[Task statement]:
Reproduce every line of the listing below, character for character, with nothing added or left out.

[Exercise inputs]:
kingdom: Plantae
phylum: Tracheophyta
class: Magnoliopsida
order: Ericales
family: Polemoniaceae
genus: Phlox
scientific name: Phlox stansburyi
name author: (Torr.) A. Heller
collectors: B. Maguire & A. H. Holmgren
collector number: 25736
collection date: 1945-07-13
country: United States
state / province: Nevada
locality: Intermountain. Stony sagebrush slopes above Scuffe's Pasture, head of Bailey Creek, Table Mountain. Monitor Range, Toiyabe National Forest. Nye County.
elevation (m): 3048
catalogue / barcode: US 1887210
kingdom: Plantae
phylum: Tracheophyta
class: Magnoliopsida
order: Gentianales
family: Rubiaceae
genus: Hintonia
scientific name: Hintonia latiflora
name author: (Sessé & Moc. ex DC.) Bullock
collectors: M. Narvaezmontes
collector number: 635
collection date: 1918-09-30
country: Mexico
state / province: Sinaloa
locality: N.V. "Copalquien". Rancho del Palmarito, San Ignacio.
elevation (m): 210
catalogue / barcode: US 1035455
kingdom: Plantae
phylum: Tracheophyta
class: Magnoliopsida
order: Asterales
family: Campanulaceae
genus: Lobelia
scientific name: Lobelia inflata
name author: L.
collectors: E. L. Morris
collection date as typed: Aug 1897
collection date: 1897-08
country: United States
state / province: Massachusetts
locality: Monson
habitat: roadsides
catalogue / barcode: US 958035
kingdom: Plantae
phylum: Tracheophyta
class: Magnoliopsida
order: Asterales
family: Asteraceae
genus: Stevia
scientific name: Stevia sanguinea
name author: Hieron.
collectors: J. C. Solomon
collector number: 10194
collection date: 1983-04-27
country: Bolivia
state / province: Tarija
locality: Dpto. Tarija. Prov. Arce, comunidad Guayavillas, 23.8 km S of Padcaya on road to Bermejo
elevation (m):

[Exercise response]:
kingdom: Plantae
phylum: Tracheophyta
class: Magnoliopsida
order: Ericales
family: Polemoniaceae
genus: Phlox
scientific name: Phlox stansburyi
name author: (Torr.) A. Heller
collectors: B. Maguire & A. H. Holmgren
collector number: 25736
collection date: 1945-07-13
country: United States
state / province: Nevada
locality: Intermountain. Stony sagebrush slopes above Scuffe's Pasture, head of Bailey Creek, Table Mountain. Monitor Range, Toiyabe National Forest. Nye County.
elevation (m): 3048
catalogue / barcode: US 1887210
kingdom: Plantae
phylum: Tracheophyta
class: Magnoliopsida
order: Gentianales
family: Rubiaceae
genus: Hintonia
scientific name: Hintonia latiflora
name author: (Sessé & Moc. ex DC.) Bullock
collectors: M. Narvaezmontes
collector number: 635
collection date: 1918-09-30
country: Mexico
state / province: Sinaloa
locality: N.V. "Copalquien". Rancho del Palmarito, San Ignacio.
elevation (m): 210
catalogue / barcode: US 1035455
kingdom: Plantae
phylum: Tracheophyta
class: Magnoliopsida
order: Asterales
family: Campanulaceae
genus: Lobelia
scientific name: Lobelia inflata
name author: L.
collectors: E. L. Morris
collection date as typed: Aug 1897
collection date: 1897-08
country: United States
state / province: Massachusetts
locality: Monson
habitat: roadsides
catalogue / barcode: US 958035
kingdom: Plantae
phylum: Tracheophyta
class: Magnoliopsida
order: Asterales
family: Asteraceae
genus: Stevia
scientific name: Stevia sanguinea
name author: Hieron.
collectors: J. C. Solomon
collector number: 10194
collection date: 1983-04-27
country: Bolivia
state / province: Tarija
locality: Dpto. Tarija. Prov. Arce, comunidad Guayavillas, 23.8 km S of Padcaya on road to Bermejo
elevation (m):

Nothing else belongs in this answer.